Segment Start: Data to use

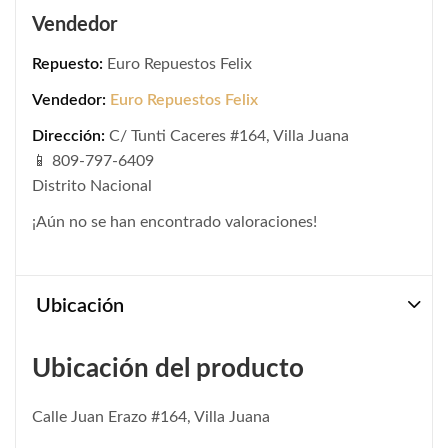
Vendedor
Repuesto:
Euro Repuestos Felix
Vendedor:
Euro Repuestos Felix
Dirección:
C/ Tunti Caceres #164, Villa Juana
📱 809-797-6409
Distrito Nacional
¡Aún no se han encontrado valoraciones!
Ubicación
Ubicación del producto
Calle Juan Erazo #164, Villa Juana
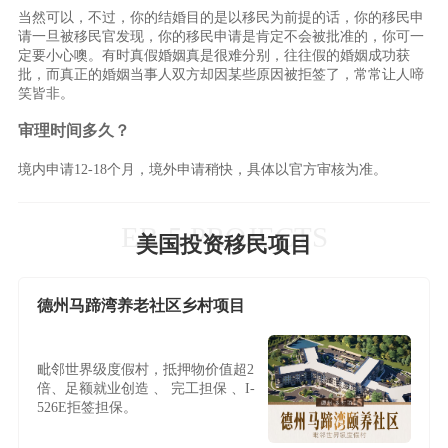
当然可以，不过，你的结婚目的是以移民为前提的话，你的移民申
请一旦被移民官发现，你的移民申请是肯定不会被批准的，你可一
定要小心噢。有时真假婚姻真是很难分别，往往假的婚姻成功获
批，而真正的婚姻当事人双方却因某些原因被拒签了，常常让人啼
笑皆非。
审理时间多久？
境内申请12-18个月，境外申请稍快，具体以官方审核为准。
EB-5 PROJECTS
美国投资移民项目
德州马蹄湾养老社区乡村项目
毗邻世界级度假村，抵押物价值超2
倍、足额就业创造 、 完工担保 、I-
526E拒签担保。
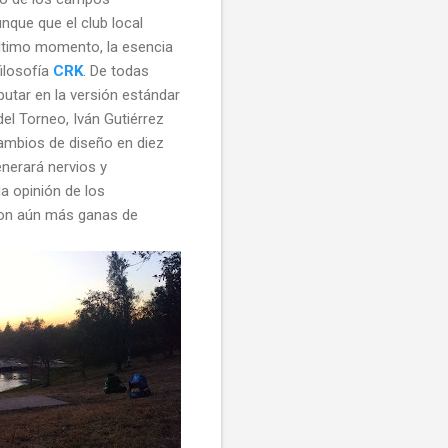
unque que el club local
último momento, la esencia
ilosofía
CRK
. De todas
utar en la versión estándar
 del Torneo, Iván Gutiérrez
ambios de diseño en diez
nerará nervios y
a opinión de los
 con aún más ganas de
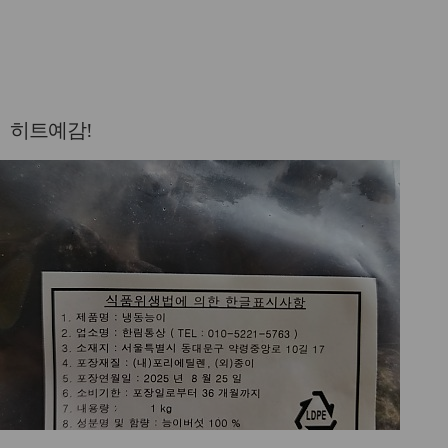
히트예감!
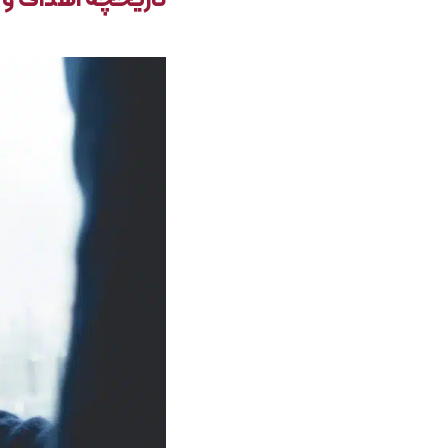
تاریخچه اهداف و ن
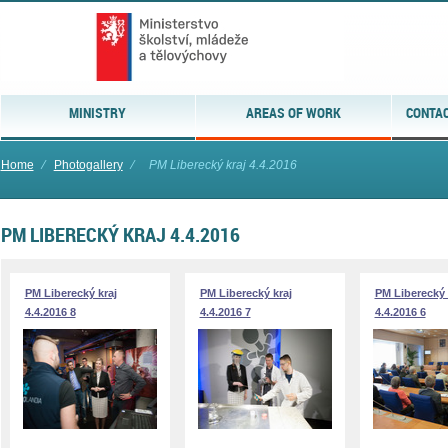
MINISTRY
AREAS OF WORK
CONTAC
Home
⁄
Photogallery
⁄
PM Liberecký kraj 4.4.2016
PM LIBERECKÝ KRAJ 4.4.2016
PM Liberecký kraj
PM Liberecký kraj
PM Liberecký 
4.4.2016 8
4.4.2016 7
4.4.2016 6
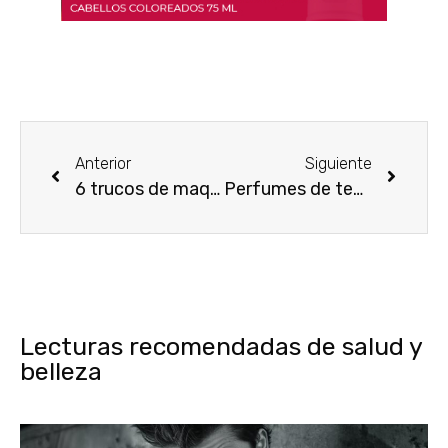
Anterior
Siguiente
6 trucos de maquillaje profesional tendencias 2020
Perfumes de tendencias naturales para usar en el 2020
Lecturas recomendadas de salud y
belleza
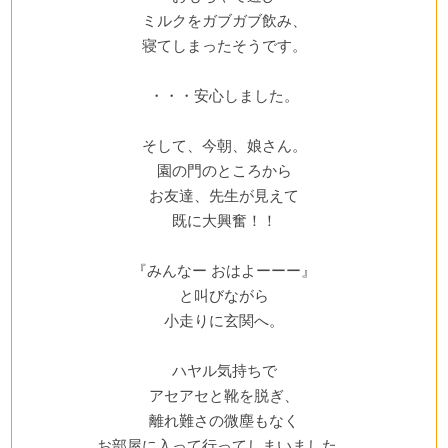
ミルクをガブガブ飲み、
寝てしまったそうです。
・・・安心しました。
そして、今朝、娘さん。
園の門のところから
お友達、先生が見えて
既に大興奮！！
『みんなー おはよーーー』
と叫びながら
小走りに玄関へ。
ハヤル気持ちで
アセアセと靴を脱ぎ、
離れ難さの微塵もなく
お部屋に入って行ってしまいました。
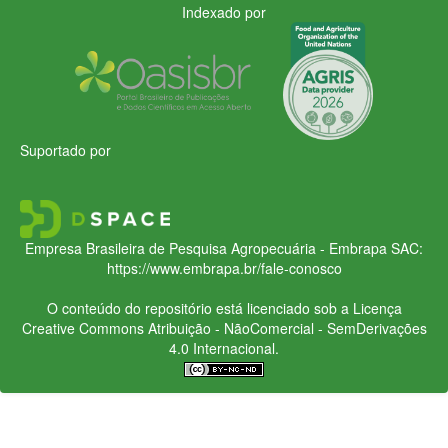
Indexado por
Suportado por
Empresa Brasileira de Pesquisa Agropecuária - Embrapa
SAC:
https://www.embrapa.br/fale-conosco
O conteúdo do repositório está licenciado sob a Licença
Creative Commons
Atribuição - NãoComercial - SemDerivações
4.0 Internacional.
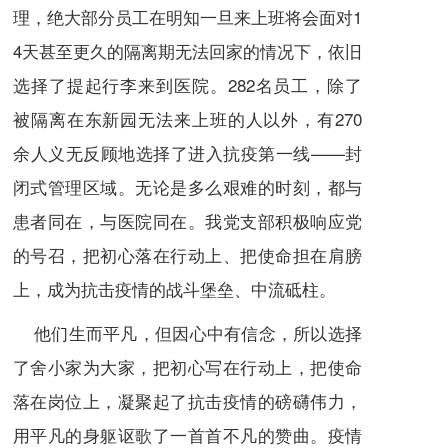
理，绝大部分员工在明知一旦来上班将会面对1
4天甚至更久的隔离期无法回家的情况下，依旧
选择了提起行李来到医院。282名员工，除了
被隔离在东新园无法来上班的人以外，有270
余人义无反顾地选择了进入抗疫第一线——封
闭式管理区域。无论是多么艰难的时刻，都与
患者同在，与医院同在。我党支部积极响应党
的号召，把初心落在行动上、把使命担在肩膀
上，成为抗击疫情的战斗堡垒、中流砥柱。
他们生而平凡，但因心中有信念，所以选择
了舍小家为大家，把初心写在行动上，把使命
落在岗位上，凝聚起了抗击疫情的磅礴伟力，
用平凡的身躯讴歌了一首首不凡的赞曲。疫情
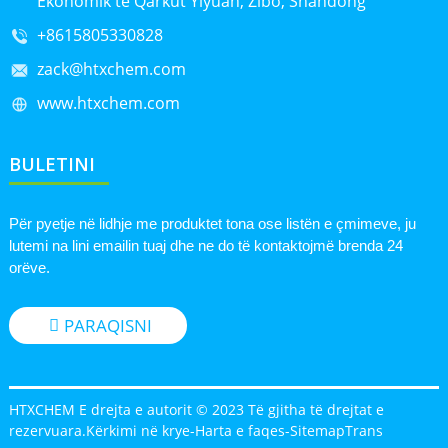
Ekonomik të Qarkut Yiyuan, Zibo, Shandong
+8615805330828
zack@htxchem.com
www.htxchem.com
BULETINI
Për pyetje në lidhje me produktet tona ose listën e çmimeve, ju
lutemi na lini emailin tuaj dhe ne do të kontaktojmë brenda 24
orëve.
PARAQISNI
HTXCHEM E drejta e autorit © 2023 Të gjitha të drejtat e
rezervuara.
Kërkimi në krye
-
Harta e faqes
-
SitemapTrans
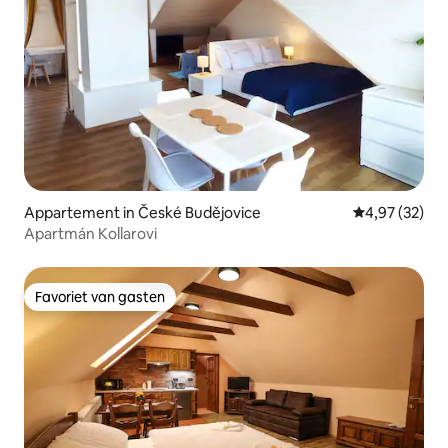
Appartement in České Budějovice
Gemiddelde be
4,97 (32)
Apartmán Kollarovi
Favoriet van gasten
Favoriet van gasten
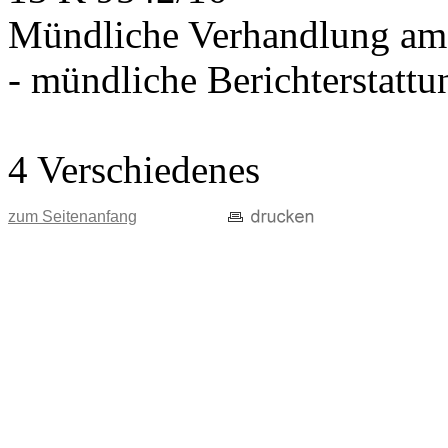
Mündliche Verhandlung am
- mündliche Berichterstatt
4 Verschiedenes
zum Seitenanfang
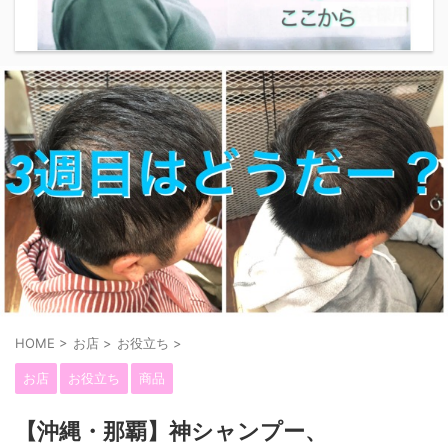
HOME
>
お店
>
お役立ち
>
お店
お役立ち
商品
【沖縄・那覇】神シャンプー、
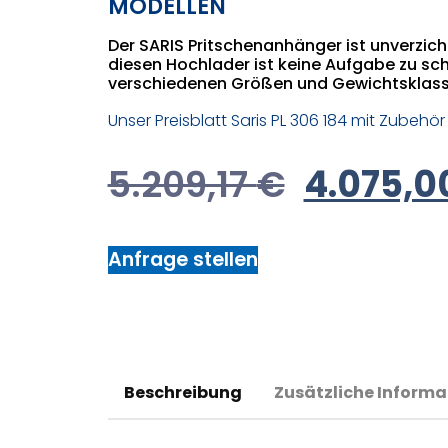
MODELLEN
Der SARIS Pritschenanhänger ist unverzic
diesen Hochlader ist keine Aufgabe zu schw
verschiedenen Größen und Gewichtsklass
Unser Preisblatt Saris PL 306 184 mit Zubehör
5.209,17
€
4.075,0
Anfrage stellen
Beschreibung
Zusätzliche Informa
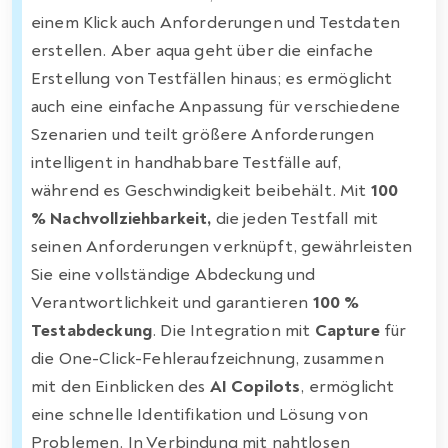
einem Klick auch Anforderungen und Testdaten
erstellen. Aber aqua geht über die einfache
Erstellung von Testfällen hinaus; es ermöglicht
auch eine einfache Anpassung für verschiedene
Szenarien und teilt größere Anforderungen
intelligent in handhabbare Testfälle auf,
während es Geschwindigkeit beibehält. Mit
100
% Nachvollziehbarkeit,
die jeden Testfall mit
seinen Anforderungen verknüpft, gewährleisten
Sie eine vollständige Abdeckung und
Verantwortlichkeit und garantieren
100 %
Testabdeckung
. Die Integration mit
Capture
für
die One-Click-Fehleraufzeichnung, zusammen
mit den Einblicken des
AI Copilots
, ermöglicht
eine schnelle Identifikation und Lösung von
Problemen. In Verbindung mit nahtlosen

Segment End: Data to use

Substitute "Produktbeschreibung" for "Beschreibung" in the material, starting at the line containing "理，绝大部分员工在明知一旦来上班将会面对1" and ending at the line containing "Zusätzliche Informa", and give those lines again with nothing else altered. Leave the pictures out of your answer.

理，绝大部分员工在明知一旦来上班将会面对1
4天甚至更久的隔离期无法回家的情况下，依旧
选择了提起行李来到医院。282名员工，除了
被隔离在东新园无法来上班的人以外，有270
余人义无反顾地选择了进入抗疫第一线——封
闭式管理区域。无论是多么艰难的时刻，都与
患者同在，与医院同在。我党支部积极响应党
的号召，把初心落在行动上、把使命担在肩膀
上，成为抗击疫情的战斗堡垒、中流砥柱。
他们生而平凡，但因心中有信念，所以选择
了舍小家为大家，把初心写在行动上，把使命
落在岗位上，凝聚起了抗击疫情的磅礴伟力，
用平凡的身躯讴歌了一首首不凡的赞曲。疫情
Ekonomik të Qarkut Yiyuan, Zibo, Shandong
+8615805330828
zack@htxchem.com
www.htxchem.com
BULETINI
Për pyetje në lidhje me produktet tona ose listën e çmimeve, ju
lutemi na lini emailin tuaj dhe ne do të kontaktojmë brenda 24
orëve.
PARAQISNI
HTXCHEM E drejta e autorit © 2023 Të gjitha të drejtat e
rezervuara.
Kërkimi në krye
-
Harta e faqes
-
SitemapTrans
Appartement in České Budějovice
Gemiddelde be
4,97 (32)
Apartmán Kollarovi
Favoriet van gasten
Favoriet van gasten
Mündliche Verhandlung am
- mündliche Berichterstatt
4 Verschiedenes
zum Seitenanfang
HOME
>
お店
>
お役立ち
>
お店
お役立ち
商品
【沖縄・那覇】神シャンプー、
MODELLEN
Der SARIS Pritschenanhänger ist unverzic
diesen Hochlader ist keine Aufgabe zu schw
verschiedenen Größen und Gewichtsklass
Unser Preisblatt Saris PL 306 184 mit Zubehör
5.209,17
€
4.075,0
Anfrage stellen
Produktbeschreibung
Zusätzliche Informa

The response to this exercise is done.